▸ **本文抜粋**
楽楽風塵

ナショナリズム 移民 台湾 映画と読書

2019年映画ベストテン

 2019年公開の映画でベストテンを作ってみた。

 

 振り返ってみると、今年はNetflixに加入したのが大きかったなと思う。Netflix公開の良作が量産されはじめているので、劇場に足を運ぶ機会が少なくなった私としてはかなり嬉しい時代になったなと感心する。

 けど、Netflixを使うようになってから思うようになったのは、やはり劇場で映画を見ることの大切さ。例えば、スターウォーズのファンファーレを劇場の大画面と高品質な音響で聴き、冒頭から引くぐらい涙を流すという体験は、やはり劇場に行くからこそできることだなと実感する。来年は映画を見る機会がさらに減るだろうが、映画を見ることの喜びは忘れないようにしたいなと思う。

 

・10位 グリーンブック

 オスカーを受賞した本作。1960年代の人種差別が横行していた時代に、ハイソな黒人ジャズピアニストと粗野なイタリア系白人ドライバーの心の交流を描いたロードムービー。人種という壁を超えていけるという明確なメッセージを打ち出した希望に満ちたストーリーで、これがオスカーを獲るというのは時代の要請でもあるのかなと思った。

 同じく人種差別を主題とした『ブラッククランズマン』とは対を成すストーリー展開で、意見は分かれるだろうが、個人的には『ブラッククランズマン』のほうがより複雑な人種間の葛藤を描けていたと思う。

 

・9位 スパイダーマン/スパイダーバース

 マーベルシリーズの中でも最も人気の高い「スパイダーマン」を全く異なる作風で描いた作品。スパイダーマンのどこか楽観的でポップな雰囲気を残しつつ、そこにヒップホップ的な要素も盛り込んでいて、路上アートを見ているようなライトな感覚で楽しむことができる。

▸ **作業課題 1**
映画ベストテンの記事から、「振り返ってみると、今年はNe」から始まって「要請でもあるのかなと思った。」で終わる部分までを、一字も変えずに抜き出すこと。
▸ **作業課題 2**
映画ベストテンの記事で、9位に挙げられている作品の題名は何か。
▸ **作業課題 3**
映画ベストテンの記事を、最後の文の次から書き継ぐこと。

▸ **データ抜粋**
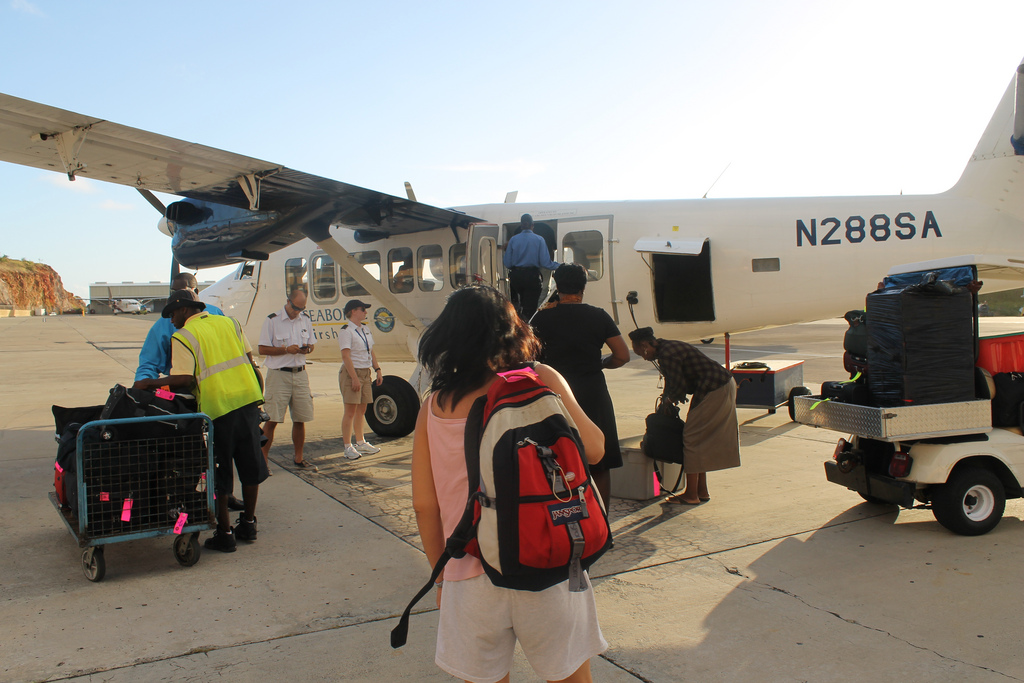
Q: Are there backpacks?
A: Yes, there is a backpack.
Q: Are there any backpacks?
A: Yes, there is a backpack.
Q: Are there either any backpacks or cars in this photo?
A: Yes, there is a backpack.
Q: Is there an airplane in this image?
A: Yes, there is an airplane.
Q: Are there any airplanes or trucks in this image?
A: Yes, there is an airplane.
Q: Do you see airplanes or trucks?
A: Yes, there is an airplane.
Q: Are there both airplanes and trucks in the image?
A: No, there is an airplane but no trucks.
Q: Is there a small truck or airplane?
A: Yes, there is a small airplane.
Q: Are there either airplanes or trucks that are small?
A: Yes, the airplane is small.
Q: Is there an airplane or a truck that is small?
A: Yes, the airplane is small.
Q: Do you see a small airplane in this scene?
A: Yes, there is a small airplane.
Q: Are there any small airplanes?
A: Yes, there is a small airplane.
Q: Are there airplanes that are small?
A: Yes, there is an airplane that is small.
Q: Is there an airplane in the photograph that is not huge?
A: Yes, there is a small airplane.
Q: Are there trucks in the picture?
A: No, there are no trucks.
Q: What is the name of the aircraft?
A: The aircraft is an airplane.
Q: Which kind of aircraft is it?
A: The aircraft is an airplane.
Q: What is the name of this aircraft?
A: That is an airplane.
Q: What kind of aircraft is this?
A: That is an airplane.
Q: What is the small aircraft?
A: The aircraft is an airplane.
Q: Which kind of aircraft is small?
A: The aircraft is an airplane.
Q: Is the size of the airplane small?
A: Yes, the airplane is small.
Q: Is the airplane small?
A: Yes, the airplane is small.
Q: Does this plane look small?
A: Yes, the plane is small.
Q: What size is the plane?
A: The plane is small.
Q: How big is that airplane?
A: The airplane is small.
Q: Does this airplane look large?
A: No, the airplane is small.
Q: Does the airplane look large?
A: No, the airplane is small.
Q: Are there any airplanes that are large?
A: No, there is an airplane but it is small.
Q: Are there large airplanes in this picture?
A: No, there is an airplane but it is small.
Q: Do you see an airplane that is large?
A: No, there is an airplane but it is small.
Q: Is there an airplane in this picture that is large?
A: No, there is an airplane but it is small.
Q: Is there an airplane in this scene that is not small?
A: No, there is an airplane but it is small.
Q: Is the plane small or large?
A: The plane is small.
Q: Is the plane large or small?
A: The plane is small.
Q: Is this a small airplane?
A: Yes, this is a small airplane.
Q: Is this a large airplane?
A: No, this is a small airplane.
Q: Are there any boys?
A: No, there are no boys.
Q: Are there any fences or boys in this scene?
A: No, there are no boys or fences.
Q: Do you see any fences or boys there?
A: No, there are no boys or fences.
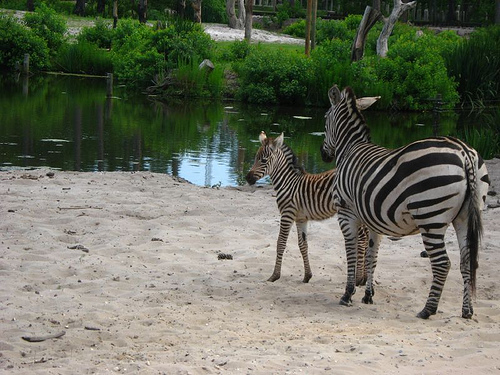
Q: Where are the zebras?
A: Next to the water.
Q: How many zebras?
A: 2.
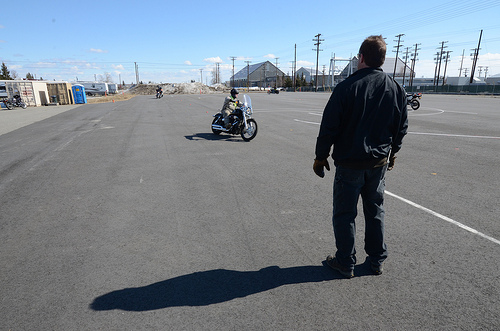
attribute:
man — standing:
[309, 32, 409, 279]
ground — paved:
[1, 95, 499, 331]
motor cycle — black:
[205, 104, 261, 143]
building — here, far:
[230, 59, 286, 89]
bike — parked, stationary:
[153, 85, 166, 103]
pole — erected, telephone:
[311, 30, 324, 91]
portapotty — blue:
[72, 83, 91, 106]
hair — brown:
[358, 34, 386, 67]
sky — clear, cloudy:
[1, 1, 499, 84]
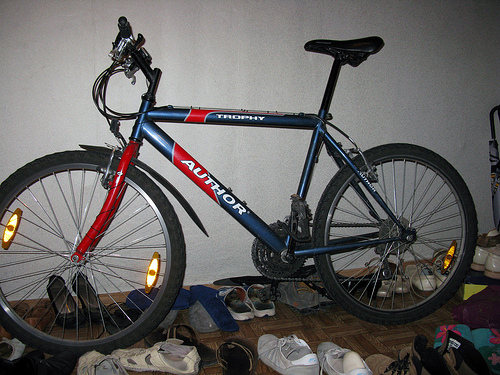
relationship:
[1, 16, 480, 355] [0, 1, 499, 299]
bicycle against wall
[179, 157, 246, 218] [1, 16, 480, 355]
lettering on bicycle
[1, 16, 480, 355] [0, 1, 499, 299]
bicycle leaning against wall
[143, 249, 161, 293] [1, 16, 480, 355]
reflector on bicycle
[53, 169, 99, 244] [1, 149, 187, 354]
spokes on wheel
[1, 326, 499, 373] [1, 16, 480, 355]
shoes in front of bicycle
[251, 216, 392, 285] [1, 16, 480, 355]
chain on bicycle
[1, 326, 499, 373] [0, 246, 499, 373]
shoes on floor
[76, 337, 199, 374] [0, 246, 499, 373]
shoes on floor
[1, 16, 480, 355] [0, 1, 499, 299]
bicycle leaning on wall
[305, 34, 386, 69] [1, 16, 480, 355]
seat on bicycle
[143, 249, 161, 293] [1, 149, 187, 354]
reflector on wheel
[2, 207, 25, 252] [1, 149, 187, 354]
reflector on wheel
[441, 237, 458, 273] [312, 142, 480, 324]
reflector on wheel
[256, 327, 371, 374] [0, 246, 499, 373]
shoes on floor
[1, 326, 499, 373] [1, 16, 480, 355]
shoes around bicycle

▸ **解答 1**
振り返ってみると、今年はNetflixに加入したのが大きかったなと思う。Netflix公開の良作が量産されはじめているので、劇場に足を運ぶ機会が少なくなった私としてはかなり嬉しい時代になったなと感心する。

 けど、Netflixを使うようになってから思うようになったのは、やはり劇場で映画を見ることの大切さ。例えば、スターウォーズのファンファーレを劇場の大画面と高品質な音響で聴き、冒頭から引くぐらい涙を流すという体験は、やはり劇場に行くからこそできることだなと実感する。来年は映画を見る機会がさらに減るだろうが、映画を見ることの喜びは忘れないようにしたいなと思う。

 

・10位 グリーンブック

 オスカーを受賞した本作。1960年代の人種差別が横行していた時代に、ハイソな黒人ジャズピアニストと粗野なイタリア系白人ドライバーの心の交流を描いたロードムービー。人種という壁を超えていけるという明確なメッセージを打ち出した希望に満ちたストーリーで、これがオスカーを獲るというのは時代の要請でもあるのかなと思った。

▸ **解答 2**
9位は『スパイダーマン/スパイダーバース』だ。

▸ **解答 3**
 マーベル一強の映画産業で、今後このようなサイドストーリーの良作が出てくるのはファンとしては楽しみで仕方ない。

 

・8位 運び屋

 クリント・イーストウッドの最新作。御年89歳にして監督と主演を務めるという映画狂ぶりは健在。

 ただし、『ダーティハリー』から『グラン・トリノ』に至るまで、保守的な米国の男性像を描いてきたイーストウッドだが、本作ではその描かれ方にも若干の変化が見られる。家族を省みることなく、自らの道を突き進む主人公がラストで辿り着く答えは、以前のイーストウッドであれば導き出されなかったものなのではないかと思う。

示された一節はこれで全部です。